## What you have to do
Output the lines from the start of the records up to and including the line with "Afrika, Europa, Asien, Herkunft unbekannt" as a Markdown table with the columns "Row" and "Line". Number each line, skip blank lines, and omit the pictures.

Records taken from a dataset
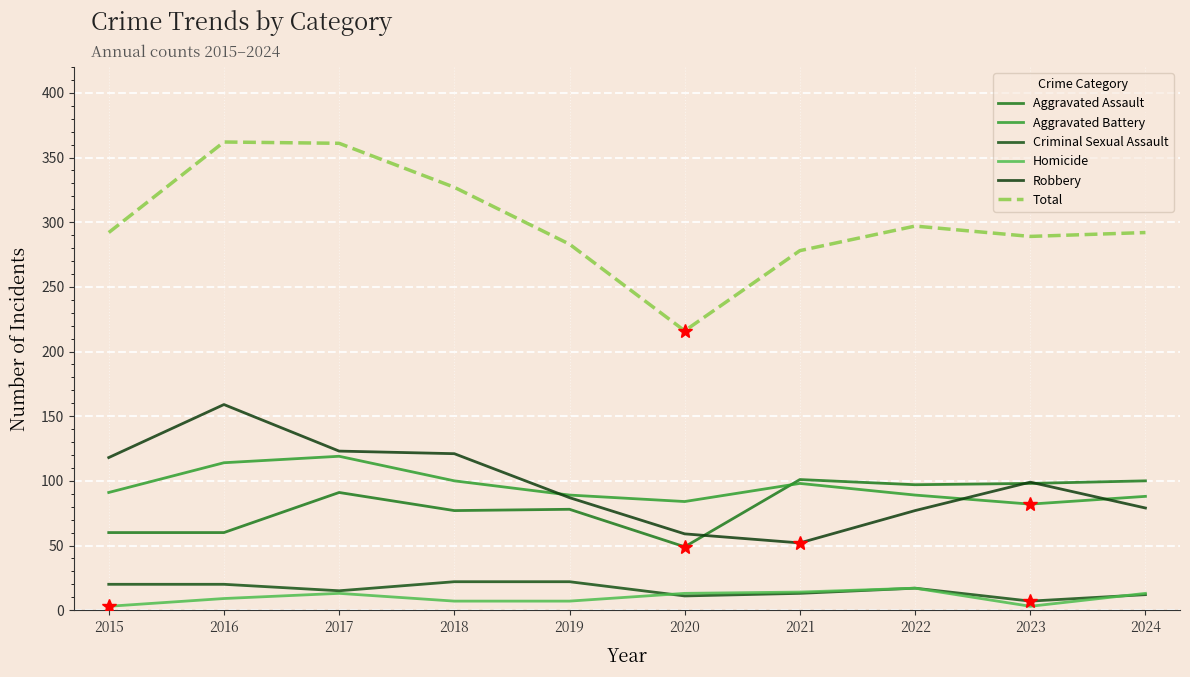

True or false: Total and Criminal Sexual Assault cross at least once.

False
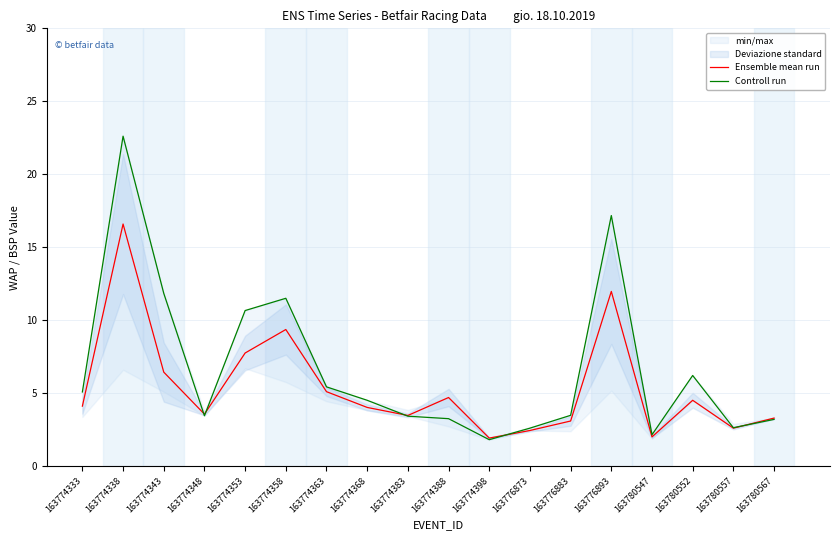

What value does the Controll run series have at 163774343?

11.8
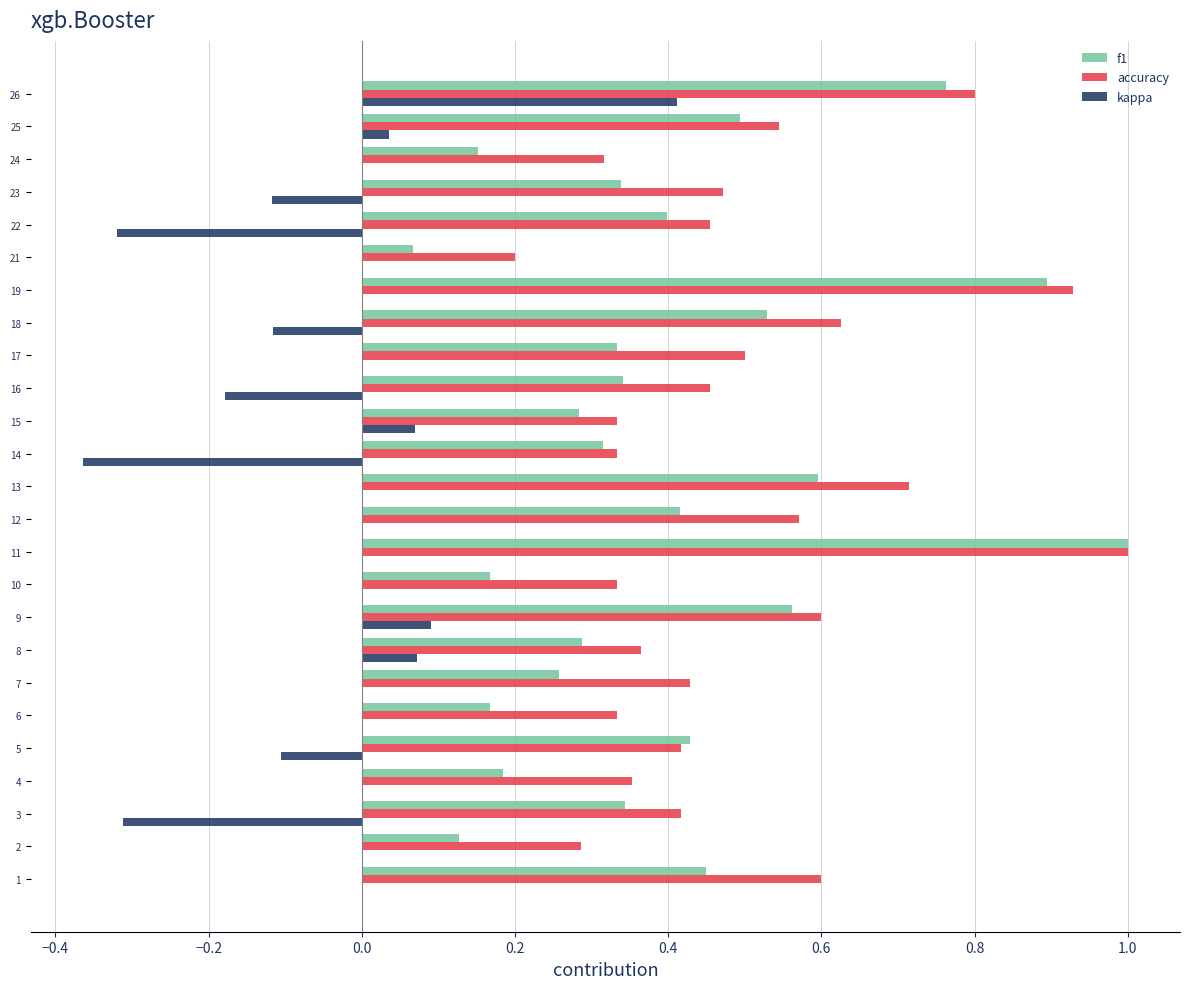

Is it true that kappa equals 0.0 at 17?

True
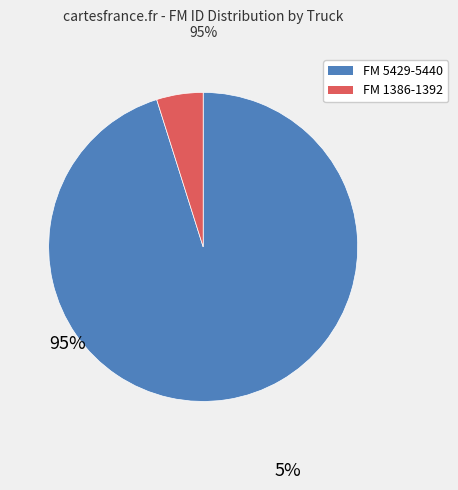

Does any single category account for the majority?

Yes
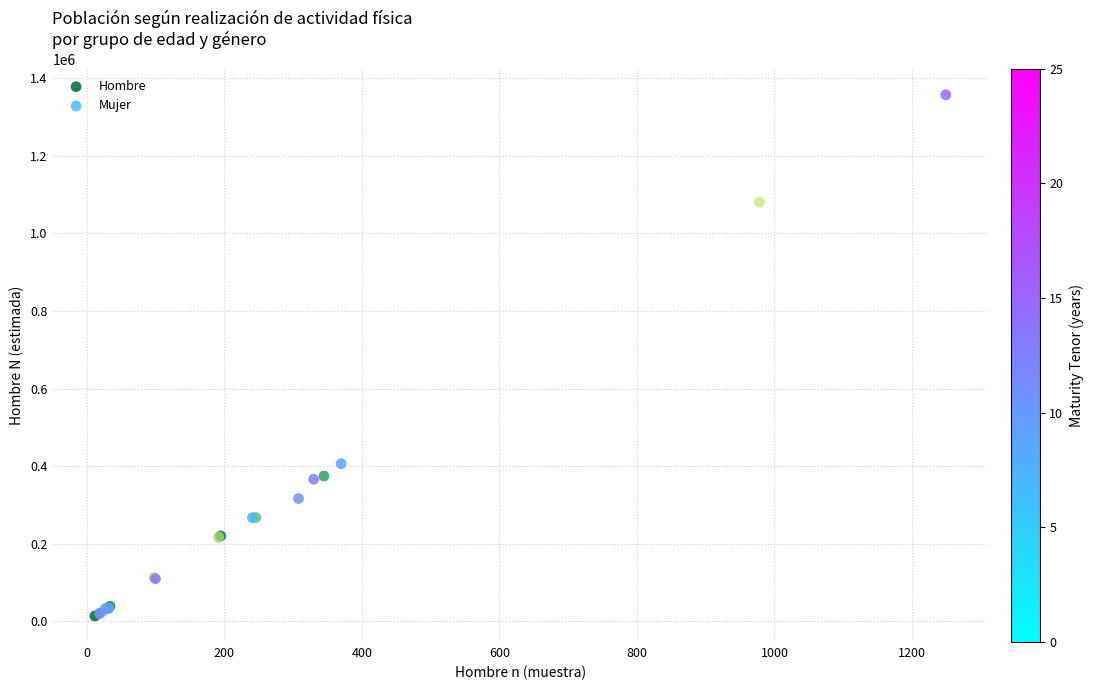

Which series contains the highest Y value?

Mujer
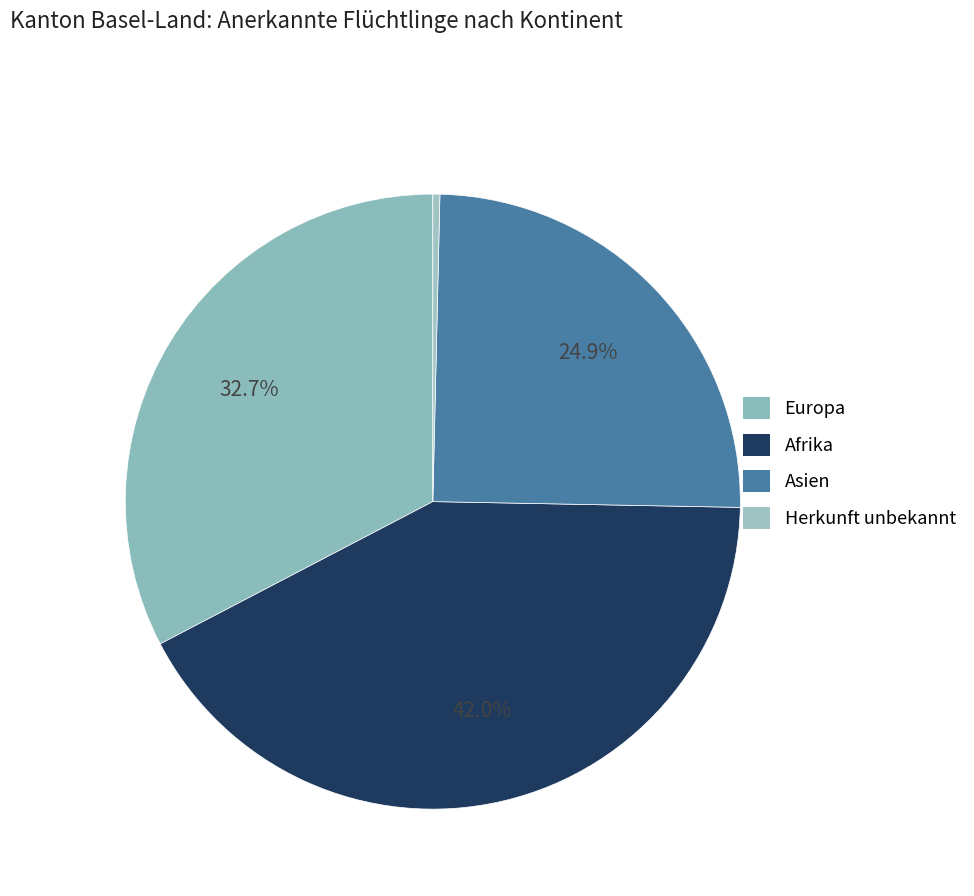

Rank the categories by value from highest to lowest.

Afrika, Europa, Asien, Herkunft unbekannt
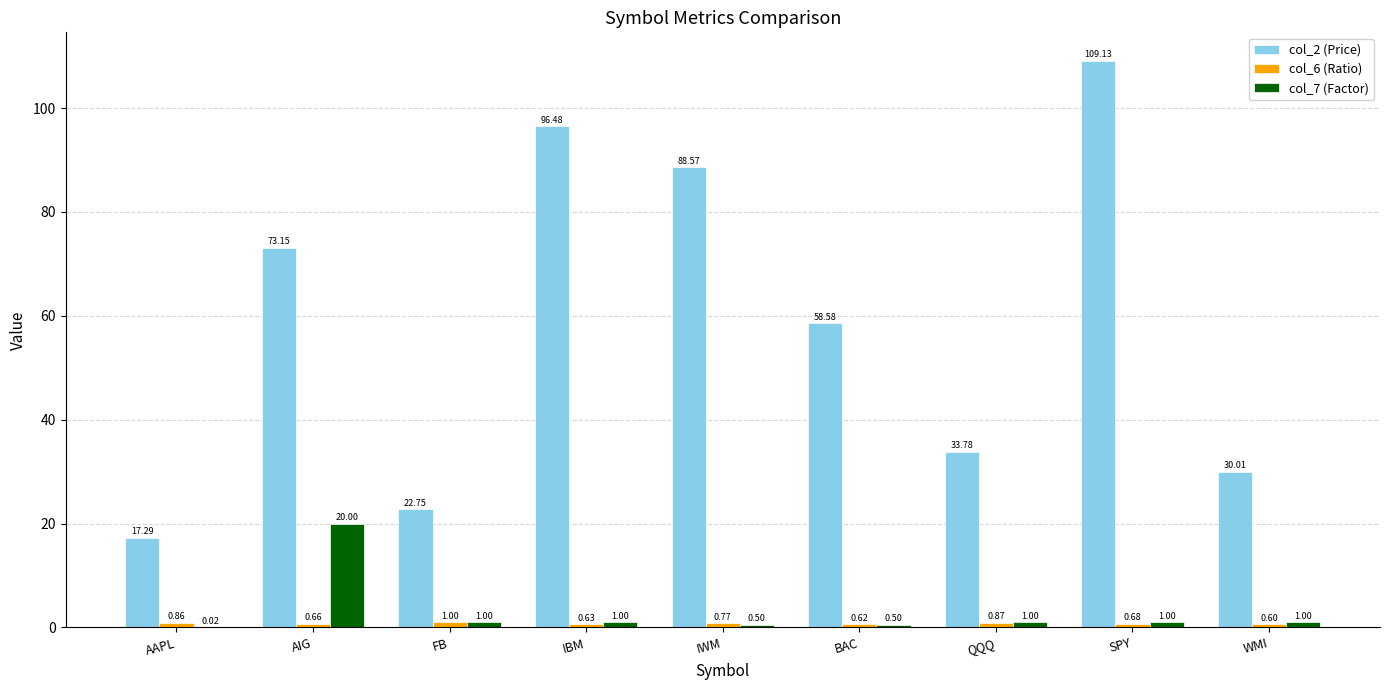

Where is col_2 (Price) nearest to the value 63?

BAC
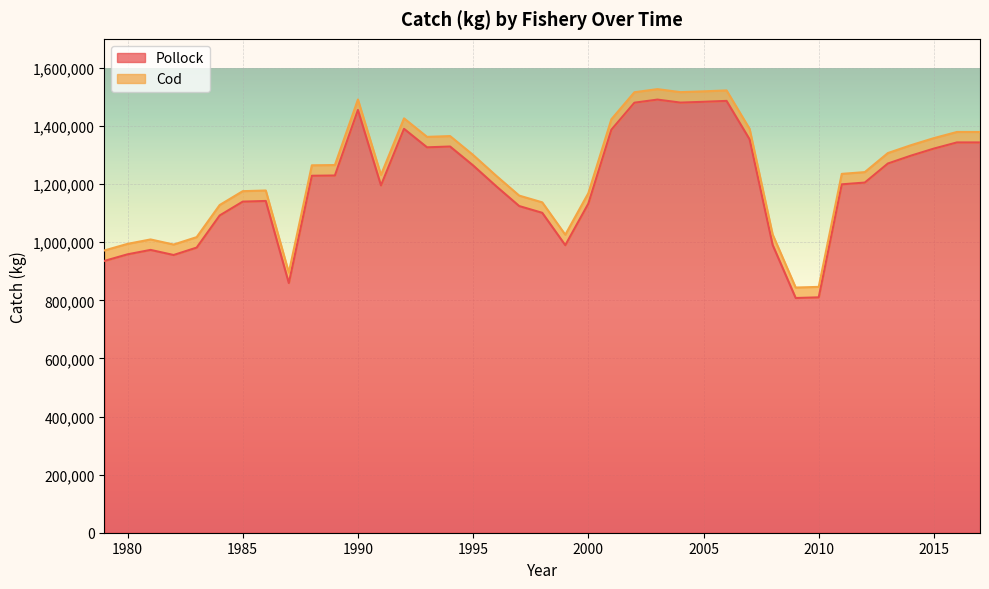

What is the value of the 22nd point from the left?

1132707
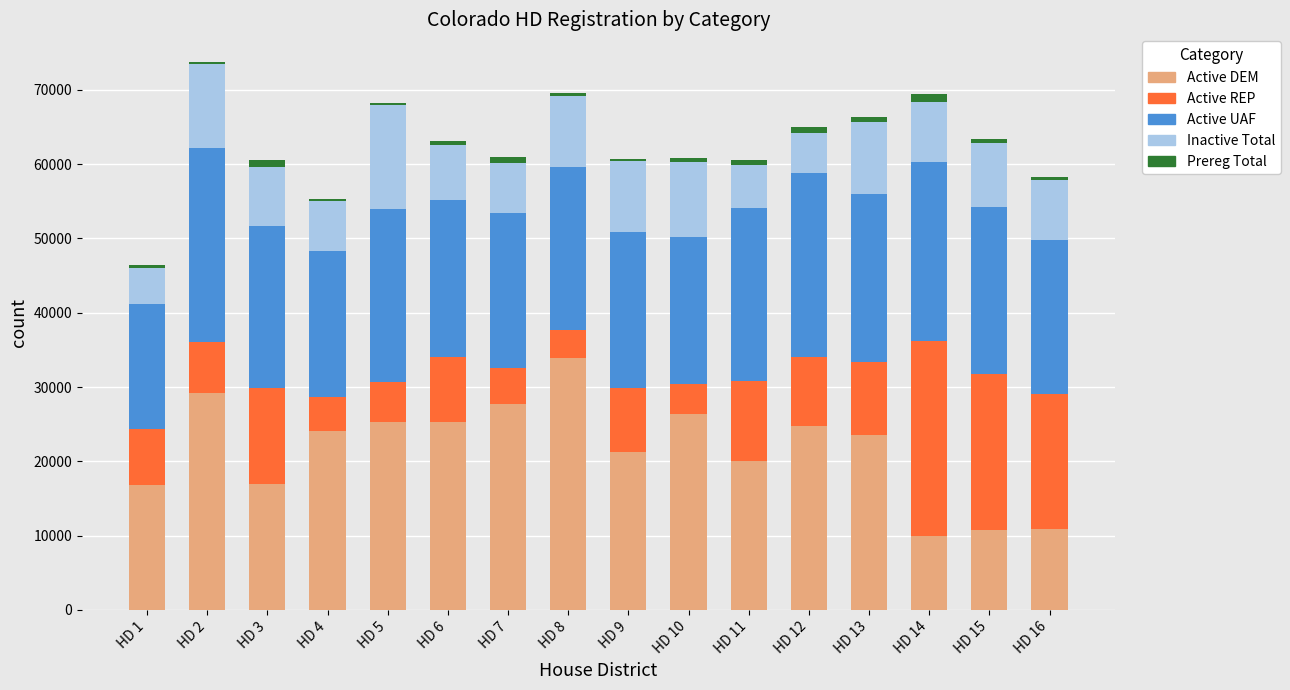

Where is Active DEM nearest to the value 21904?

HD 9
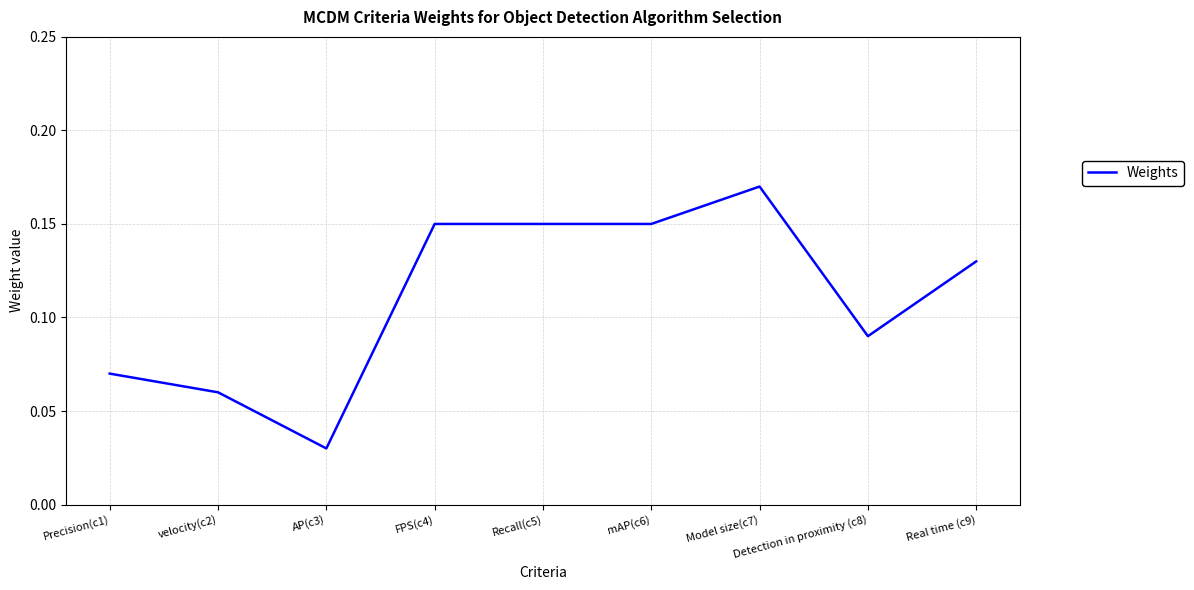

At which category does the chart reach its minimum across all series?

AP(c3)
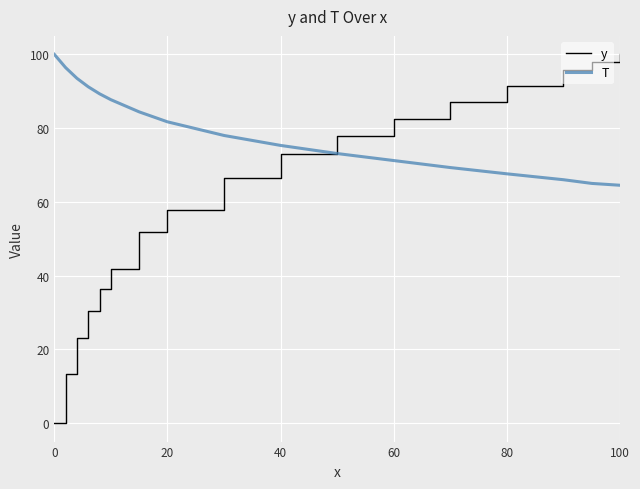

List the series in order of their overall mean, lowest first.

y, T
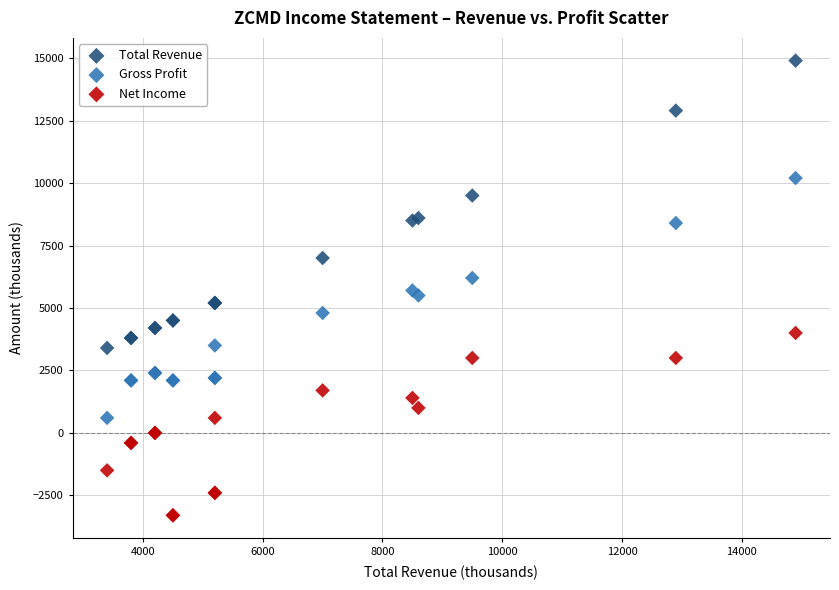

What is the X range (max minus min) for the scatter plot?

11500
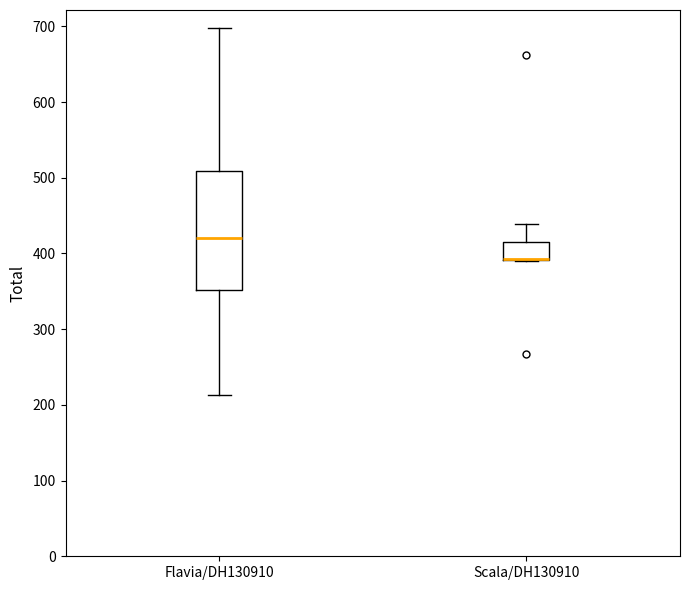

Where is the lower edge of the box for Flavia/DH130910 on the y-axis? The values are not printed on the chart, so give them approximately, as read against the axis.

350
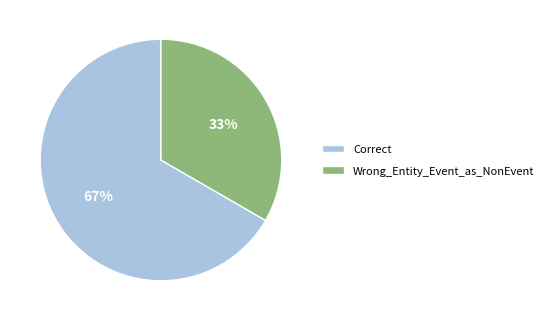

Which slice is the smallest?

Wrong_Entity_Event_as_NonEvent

## Response below
| Row | Line |
|---|---|
| 1 | True or false: Total and Criminal Sexual Assault cross at least once. |
| 2 | False |
| 3 | What value does the Controll run series have at 163774343? |
| 4 | 11.8 |
| 5 | Is it true that kappa equals 0.0 at 17? |
| 6 | True |
| 7 | Does any single category account for the majority? |
| 8 | Yes |
| 9 | Which series contains the highest Y value? |
| 10 | Mujer |
| 11 | Rank the categories by value from highest to lowest. |
| 12 | Afrika, Europa, Asien, Herkunft unbekannt |